JOB →
Copy out, exactly and with nothing else, the stretch of lines that starts at the line containing "Identify the document elements. Format: label text..." and finishes at the end of the data.

AVAILABLE RECORDS →
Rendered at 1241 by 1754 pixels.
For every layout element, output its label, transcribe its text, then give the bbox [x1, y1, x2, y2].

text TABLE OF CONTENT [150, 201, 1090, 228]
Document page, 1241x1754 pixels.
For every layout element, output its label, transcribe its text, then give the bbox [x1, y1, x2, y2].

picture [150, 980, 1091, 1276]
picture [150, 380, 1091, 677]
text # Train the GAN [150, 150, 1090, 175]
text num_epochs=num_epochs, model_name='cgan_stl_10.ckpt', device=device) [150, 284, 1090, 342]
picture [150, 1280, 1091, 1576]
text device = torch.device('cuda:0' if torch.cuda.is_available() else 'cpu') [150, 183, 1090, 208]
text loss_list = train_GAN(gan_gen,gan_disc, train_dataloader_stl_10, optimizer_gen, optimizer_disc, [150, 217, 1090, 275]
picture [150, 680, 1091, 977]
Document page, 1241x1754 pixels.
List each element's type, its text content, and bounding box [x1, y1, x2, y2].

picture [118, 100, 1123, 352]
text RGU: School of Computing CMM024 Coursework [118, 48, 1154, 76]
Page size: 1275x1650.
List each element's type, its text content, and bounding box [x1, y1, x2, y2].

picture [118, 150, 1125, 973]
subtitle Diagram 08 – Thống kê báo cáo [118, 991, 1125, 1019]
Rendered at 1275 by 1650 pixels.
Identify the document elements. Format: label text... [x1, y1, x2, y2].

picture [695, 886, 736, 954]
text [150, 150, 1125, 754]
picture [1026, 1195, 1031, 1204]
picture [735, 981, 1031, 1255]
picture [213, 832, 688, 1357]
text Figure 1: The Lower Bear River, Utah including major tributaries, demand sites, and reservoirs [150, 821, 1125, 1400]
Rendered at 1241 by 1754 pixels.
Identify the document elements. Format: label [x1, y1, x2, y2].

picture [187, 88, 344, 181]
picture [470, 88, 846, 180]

COMPLETED EXERCISE →
Identify the document elements. Format: label text... [x1, y1, x2, y2].

picture [695, 886, 736, 954]
text [150, 150, 1125, 754]
picture [1026, 1195, 1031, 1204]
picture [735, 981, 1031, 1255]
picture [213, 832, 688, 1357]
text Figure 1: The Lower Bear River, Utah including major tributaries, demand sites, and reservoirs [150, 821, 1125, 1400]
Rendered at 1241 by 1754 pixels.
Identify the document elements. Format: label [x1, y1, x2, y2].

picture [187, 88, 344, 181]
picture [470, 88, 846, 180]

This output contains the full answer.